Both of the newly developed motors represent advances over existing linear molecular motors, in which a shuttle ring compound slides from one end of a rigid rod to another, although the team of US and Italian chemists uses linear motors as the basis of the elevator. The researchers had previously created such a motor, which they formed from a rotaxane containing two different stations - a dialkylammonium centre and a bipyridinium unit encircled by a dibenzo[24]crown-8 (DB24C8) ring component. This ring would normally reside at the dialkylammonium station, but adding a base (a tertiary amine) would alter the bonding and cause the ring to move to the bipyridinium station, where it would stay until an acid was added.

To create the elevator, the researchers fused three DBC24C8 rings together around a triphenylene core and combined them with three rotaxane rods, each with two stations, to create a molecular tripod, before adding 3,5-di-tert-butylbenzyl feet. The three attached BC24C8 rings would then move up and down the rotaxane rods on the addition of a base or an acid, thereby acting like an elevator.

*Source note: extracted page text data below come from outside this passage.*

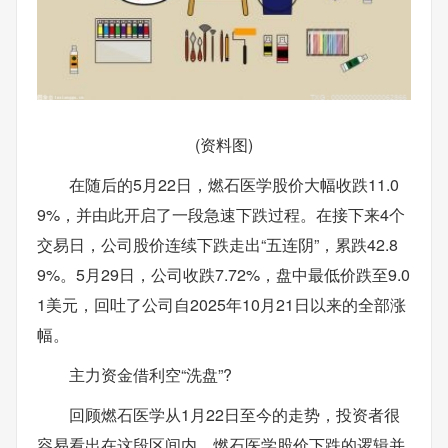
(资料图)
在随后的5月22日，燃石医学股价大幅收跌11.0
9%，并由此开启了一段急速下跌过程。在接下来4个
交易日，公司股价连续下跌走出“五连阴”，累跌42.8
9%。5月29日，公司收跌7.72%，盘中最低价跌至9.0
1美元，回吐了公司自2025年10月21日以来的全部涨
幅。
主力资金借利空“洗盘”?
回顾燃石医学从1月22日至今的走势，投资者很
容易看出在这段区间内，燃石医学股价下跌的逻辑并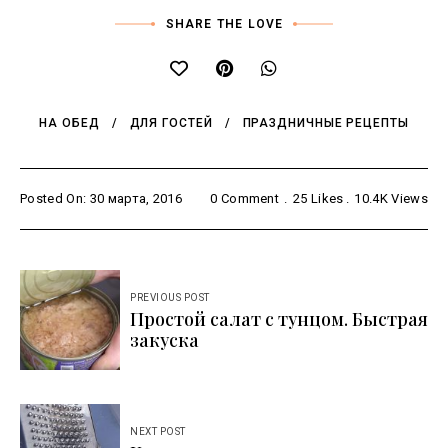
SHARE THE LOVE
НА ОБЕД
ДЛЯ ГОСТЕЙ
ПРАЗДНИЧНЫЕ РЕЦЕПТЫ
Posted On: 30 марта, 2016
0 Comment
25
Likes
10.4K
Views
Навигация
PREVIOUS POST
по
Простой салат с тунцом. Быстрая
закуска
записям
NEXT POST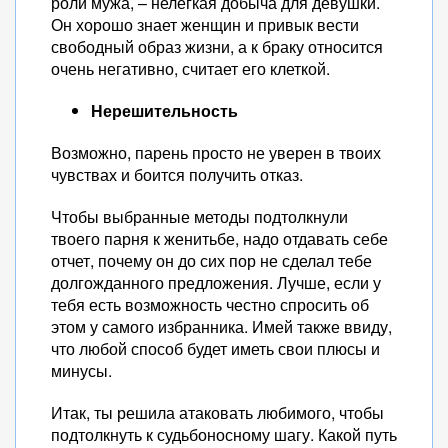
роли мужа, – нелегкая добыча для девушки.
Он хорошо знает женщин и привык вести
свободный образ жизни, а к браку относится
очень негативно, считает его клеткой.
Нерешительность
Возможно, парень просто не уверен в твоих
чувствах и боится получить отказ.
Чтобы выбранные методы подтолкнули
твоего парня к женитьбе, надо отдавать себе
отчет, почему он до сих пор не сделал тебе
долгожданного предложения. Лучше, если у
тебя есть возможность честно спросить об
этом у самого избранника. Имей также ввиду,
что любой способ будет иметь свои плюсы и
минусы.
Итак, ты решила атаковать любимого, чтобы
подтолкнуть к судьбоносному шагу. Какой путь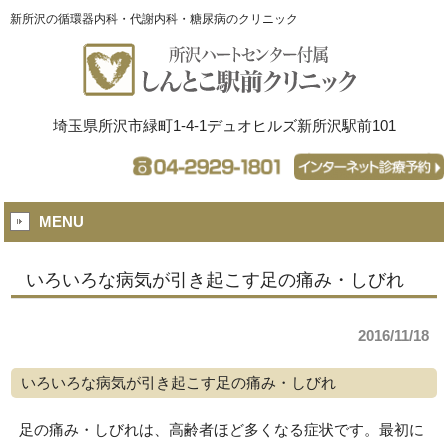
新所沢の循環器内科・代謝内科・糖尿病のクリニック
埼玉県所沢市緑町1-4-1デュオヒルズ新所沢駅前101
MENU
いろいろな病気が引き起こす足の痛み・しびれ
2016/11/18
いろいろな病気が引き起こす足の痛み・しびれ
足の痛み・しびれは、高齢者ほど多くなる症状です。最初に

Although scientists have created linear motors, the only synthetic devices to show rotary motion are molecular windmills and turnstiles in which one component is able to rotate freely about an axis. This means that the devices can’t be powered or controlled.

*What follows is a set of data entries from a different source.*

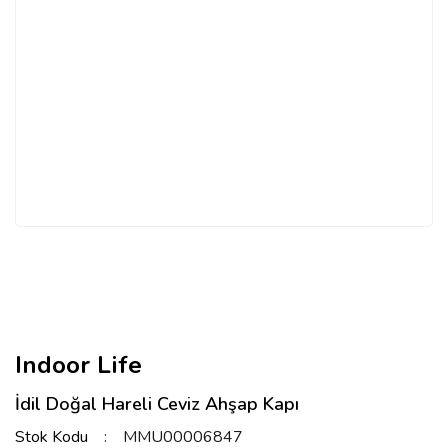
Indoor Life
İdil Doğal Hareli Ceviz Ahşap Kapı
Stok Kodu
MMU00006847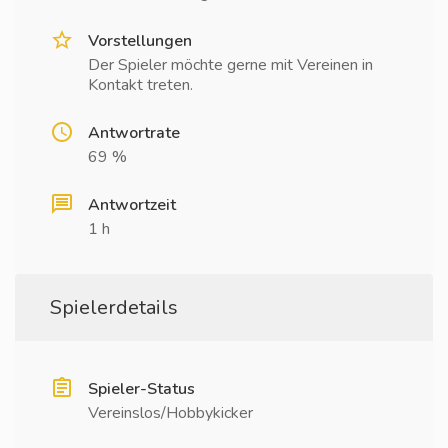
Vorstellungen
Der Spieler möchte gerne mit Vereinen in
Kontakt treten.
Antwortrate
69 %
Antwortzeit
1 h
Spielerdetails
Spieler-Status
Vereinslos/Hobbykicker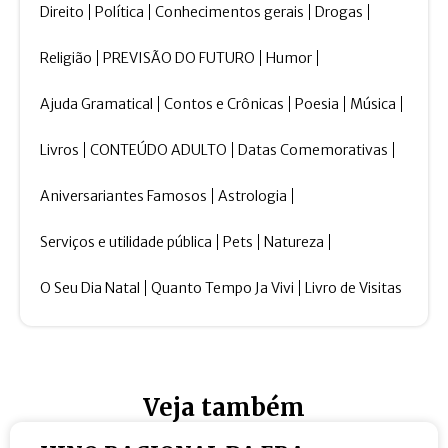
Direito
Política
Conhecimentos gerais
Drogas
Religião
PREVISÃO DO FUTURO
Humor
Ajuda Gramatical
Contos e Crônicas
Poesia
Música
Livros
CONTEÚDO ADULTO
Datas Comemorativas
Aniversariantes Famosos
Astrologia
Serviços e utilidade pública
Pets
Natureza
O Seu Dia Natal
Quanto Tempo Ja Vivi
Livro de Visitas
Veja também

To produce controllable rotary motion, the researchers created a metallacarborane comprising a nickel ion sandwiched between two dicarbollide ions. When exposed to light or electricity, the nickel ion changes configuration, causing the top dicarbollide ion to move with respect to the bottom ion. The molecule is then locked in its new position, although it can be changed back to its original position via a reduction reaction.